DIRECTIONS: Please reproduce the part of the listing that opens with the line containing "AVISOS LEGALES Y DE PRIVACIDAD" and closes with the line containing "gần gũi trong đời sống thường n", both of those lines included, and leave the pictures out.
======== AVAILABLE RECORDS
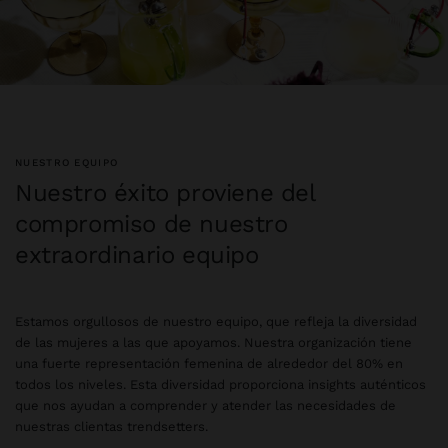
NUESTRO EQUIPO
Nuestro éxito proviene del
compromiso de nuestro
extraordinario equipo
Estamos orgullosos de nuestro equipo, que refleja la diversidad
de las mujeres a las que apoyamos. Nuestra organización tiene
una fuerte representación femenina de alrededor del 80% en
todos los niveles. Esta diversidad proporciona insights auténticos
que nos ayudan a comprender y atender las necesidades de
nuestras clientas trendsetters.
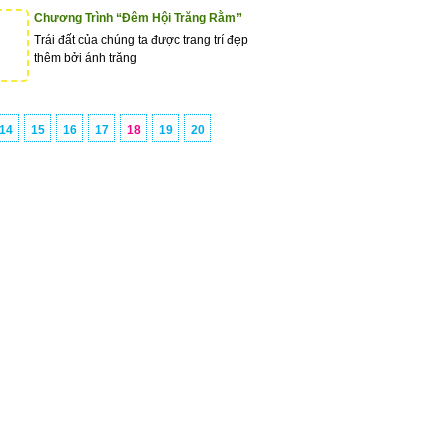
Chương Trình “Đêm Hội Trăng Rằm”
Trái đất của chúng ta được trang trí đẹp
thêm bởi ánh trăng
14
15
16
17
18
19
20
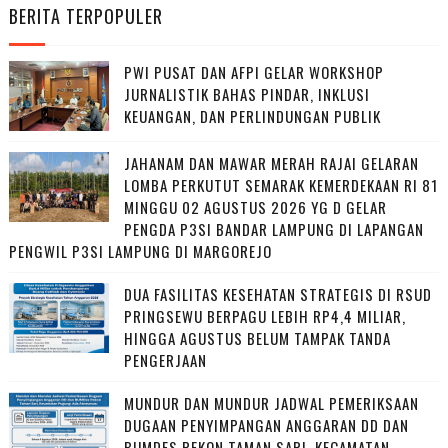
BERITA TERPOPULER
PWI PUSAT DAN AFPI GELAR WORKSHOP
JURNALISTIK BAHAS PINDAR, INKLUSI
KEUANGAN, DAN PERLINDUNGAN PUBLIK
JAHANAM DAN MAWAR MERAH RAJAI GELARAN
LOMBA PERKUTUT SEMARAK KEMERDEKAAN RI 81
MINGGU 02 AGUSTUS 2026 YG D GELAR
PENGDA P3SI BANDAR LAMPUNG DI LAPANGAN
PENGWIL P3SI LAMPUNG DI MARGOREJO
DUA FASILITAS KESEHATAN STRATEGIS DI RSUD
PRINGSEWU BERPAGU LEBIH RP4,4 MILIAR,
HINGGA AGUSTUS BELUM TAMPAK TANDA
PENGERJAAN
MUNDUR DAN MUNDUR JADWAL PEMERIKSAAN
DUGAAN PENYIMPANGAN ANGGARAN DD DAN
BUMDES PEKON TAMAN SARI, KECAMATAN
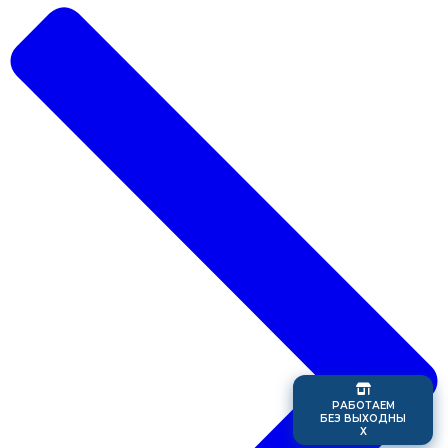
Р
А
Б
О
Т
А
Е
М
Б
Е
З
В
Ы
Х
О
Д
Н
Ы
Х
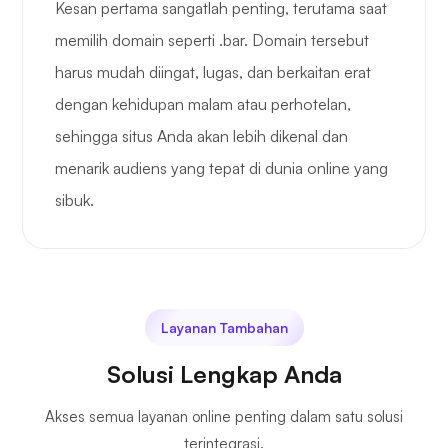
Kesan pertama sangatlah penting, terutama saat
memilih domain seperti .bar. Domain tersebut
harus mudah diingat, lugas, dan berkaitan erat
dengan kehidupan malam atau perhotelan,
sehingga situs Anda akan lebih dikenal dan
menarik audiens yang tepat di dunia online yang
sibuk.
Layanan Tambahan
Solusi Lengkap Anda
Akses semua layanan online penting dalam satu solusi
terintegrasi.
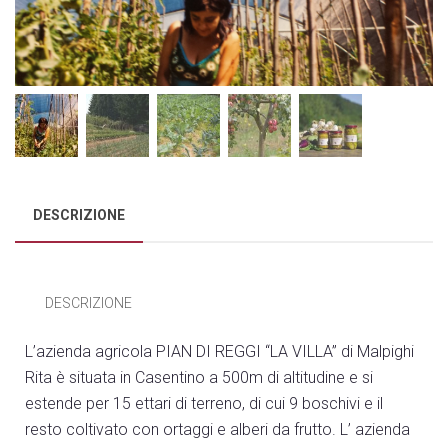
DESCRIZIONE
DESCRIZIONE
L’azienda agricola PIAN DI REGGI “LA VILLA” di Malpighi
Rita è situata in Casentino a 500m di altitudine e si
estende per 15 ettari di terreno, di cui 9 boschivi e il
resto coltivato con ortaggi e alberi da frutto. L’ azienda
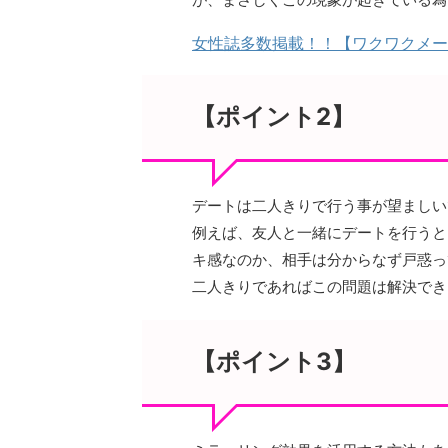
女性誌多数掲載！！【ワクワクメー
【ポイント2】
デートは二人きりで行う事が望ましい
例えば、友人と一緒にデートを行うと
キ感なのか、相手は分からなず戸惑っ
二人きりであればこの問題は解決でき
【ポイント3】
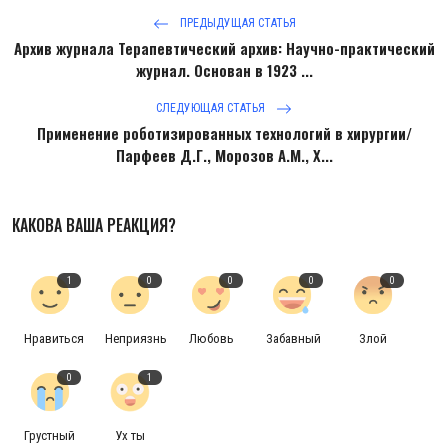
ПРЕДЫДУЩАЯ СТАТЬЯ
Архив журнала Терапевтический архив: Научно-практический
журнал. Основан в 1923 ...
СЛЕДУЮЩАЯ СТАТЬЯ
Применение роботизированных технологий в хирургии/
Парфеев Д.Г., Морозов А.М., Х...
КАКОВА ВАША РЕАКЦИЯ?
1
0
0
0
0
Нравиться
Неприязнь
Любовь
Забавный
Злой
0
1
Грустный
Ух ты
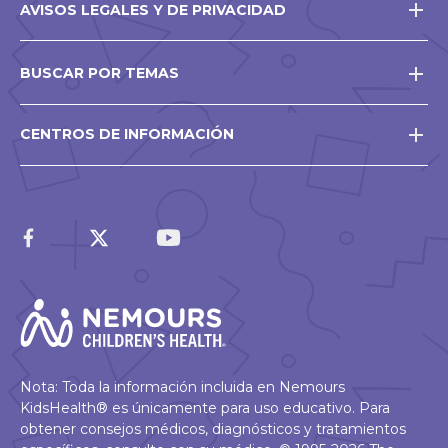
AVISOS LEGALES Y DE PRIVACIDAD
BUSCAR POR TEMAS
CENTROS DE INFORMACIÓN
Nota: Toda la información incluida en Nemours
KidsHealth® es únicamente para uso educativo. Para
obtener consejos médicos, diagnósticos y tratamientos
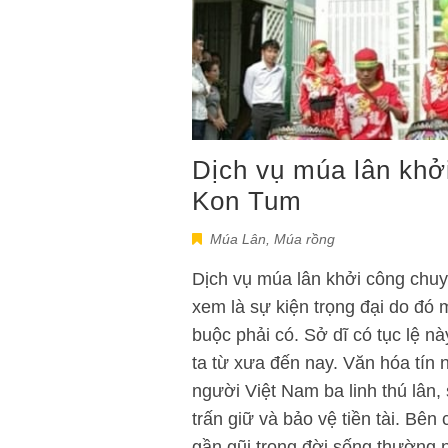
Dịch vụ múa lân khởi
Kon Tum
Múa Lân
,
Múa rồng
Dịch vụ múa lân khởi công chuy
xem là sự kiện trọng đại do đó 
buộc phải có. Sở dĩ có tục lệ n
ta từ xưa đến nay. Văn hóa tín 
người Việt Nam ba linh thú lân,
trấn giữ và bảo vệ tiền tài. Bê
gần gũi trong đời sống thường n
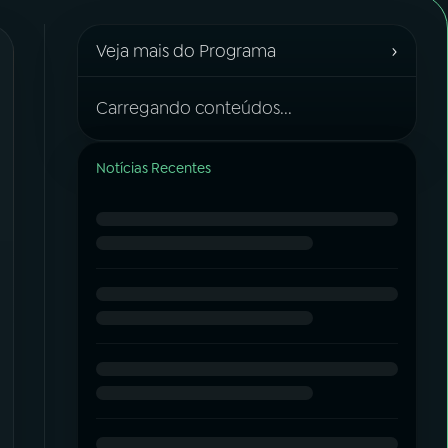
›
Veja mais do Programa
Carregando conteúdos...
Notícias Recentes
================
======== AVAILABLE RECORDS
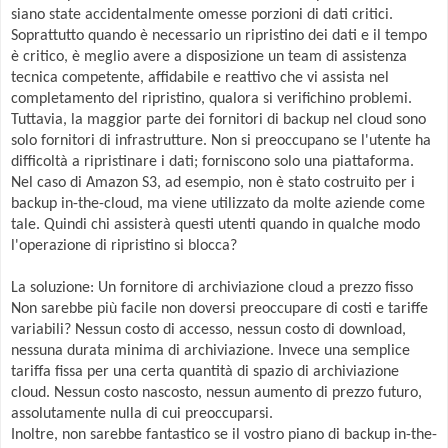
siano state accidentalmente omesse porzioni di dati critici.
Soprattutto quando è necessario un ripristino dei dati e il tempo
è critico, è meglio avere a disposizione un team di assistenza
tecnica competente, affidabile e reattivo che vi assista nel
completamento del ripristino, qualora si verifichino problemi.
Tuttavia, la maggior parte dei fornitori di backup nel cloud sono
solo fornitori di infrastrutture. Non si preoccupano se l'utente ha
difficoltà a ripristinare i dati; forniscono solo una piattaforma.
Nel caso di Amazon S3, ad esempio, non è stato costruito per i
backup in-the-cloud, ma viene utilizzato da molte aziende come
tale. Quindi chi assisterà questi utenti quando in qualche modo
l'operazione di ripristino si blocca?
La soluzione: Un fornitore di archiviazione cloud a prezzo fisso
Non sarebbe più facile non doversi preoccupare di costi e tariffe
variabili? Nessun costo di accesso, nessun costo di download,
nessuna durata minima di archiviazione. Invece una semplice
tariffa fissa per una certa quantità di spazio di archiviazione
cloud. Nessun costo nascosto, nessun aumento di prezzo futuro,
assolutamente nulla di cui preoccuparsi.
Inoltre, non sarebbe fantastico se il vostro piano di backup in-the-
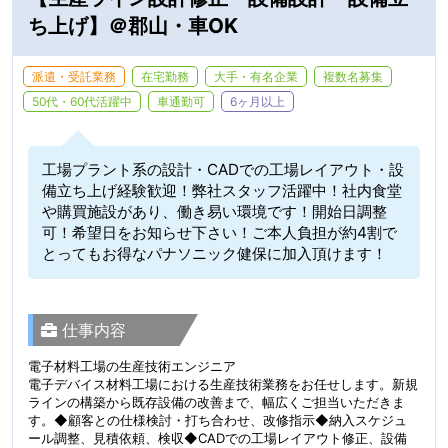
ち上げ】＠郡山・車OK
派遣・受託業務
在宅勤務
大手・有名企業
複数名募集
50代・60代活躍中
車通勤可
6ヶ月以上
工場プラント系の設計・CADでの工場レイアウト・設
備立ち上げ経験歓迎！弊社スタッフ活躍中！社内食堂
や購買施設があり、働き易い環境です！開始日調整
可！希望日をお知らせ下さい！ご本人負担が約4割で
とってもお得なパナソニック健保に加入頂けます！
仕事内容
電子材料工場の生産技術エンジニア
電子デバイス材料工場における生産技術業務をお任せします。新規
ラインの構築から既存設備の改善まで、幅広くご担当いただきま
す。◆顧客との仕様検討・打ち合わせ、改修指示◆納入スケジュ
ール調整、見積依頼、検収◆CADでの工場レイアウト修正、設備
================
======== AVAILABLE RECORDS
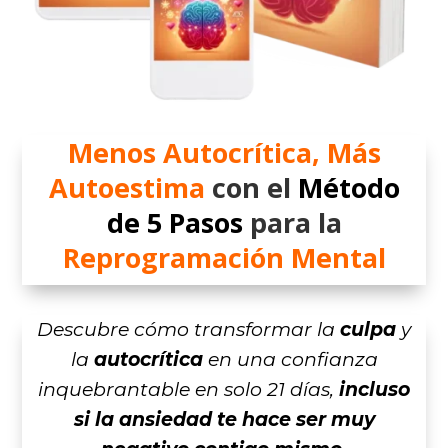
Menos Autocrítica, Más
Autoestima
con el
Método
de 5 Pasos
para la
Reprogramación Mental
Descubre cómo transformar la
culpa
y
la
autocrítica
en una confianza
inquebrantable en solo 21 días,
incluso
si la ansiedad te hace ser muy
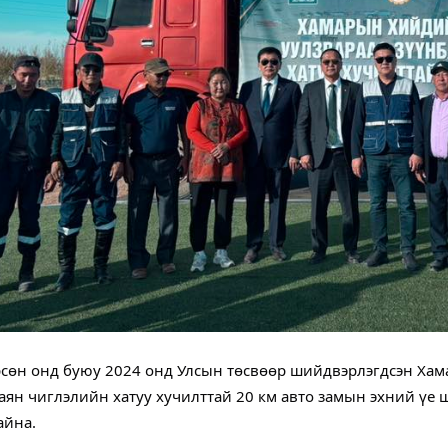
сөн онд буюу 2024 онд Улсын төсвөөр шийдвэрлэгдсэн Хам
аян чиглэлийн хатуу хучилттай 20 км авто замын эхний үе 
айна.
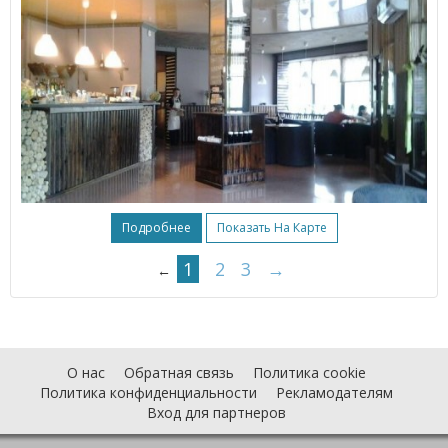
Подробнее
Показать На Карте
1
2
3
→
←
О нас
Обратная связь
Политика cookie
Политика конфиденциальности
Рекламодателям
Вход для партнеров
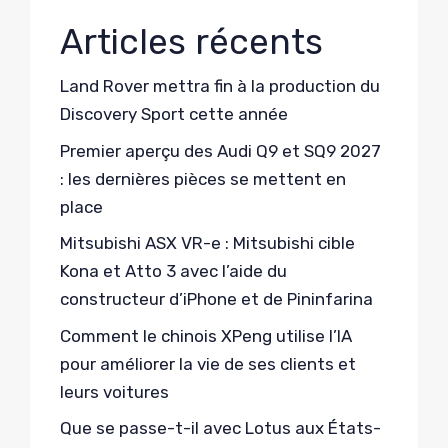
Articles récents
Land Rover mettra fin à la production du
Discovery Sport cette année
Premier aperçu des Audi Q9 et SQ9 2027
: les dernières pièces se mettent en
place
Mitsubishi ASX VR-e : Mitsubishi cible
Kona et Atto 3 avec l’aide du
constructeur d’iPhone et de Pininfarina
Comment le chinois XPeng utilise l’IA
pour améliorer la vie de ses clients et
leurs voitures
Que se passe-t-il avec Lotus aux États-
================
OUTPUT FOR THIS EXERCISE:
AVISOS LEGALES Y DE PRIVACIDAD
BUSCAR POR TEMAS
CENTROS DE INFORMACIÓN
Nota: Toda la información incluida en Nemours
KidsHealth® es únicamente para uso educativo. Para
obtener consejos médicos, diagnósticos y tratamientos
Dịch vụ múa lân khởi
Kon Tum
Múa Lân
,
Múa rồng
Dịch vụ múa lân khởi công chuy
xem là sự kiện trọng đại do đó 
buộc phải có. Sở dĩ có tục lệ n
ta từ xưa đến nay. Văn hóa tín 
người Việt Nam ba linh thú lân,
trấn giữ và bảo vệ tiền tài. Bê
gần gũi trong đời sống thường n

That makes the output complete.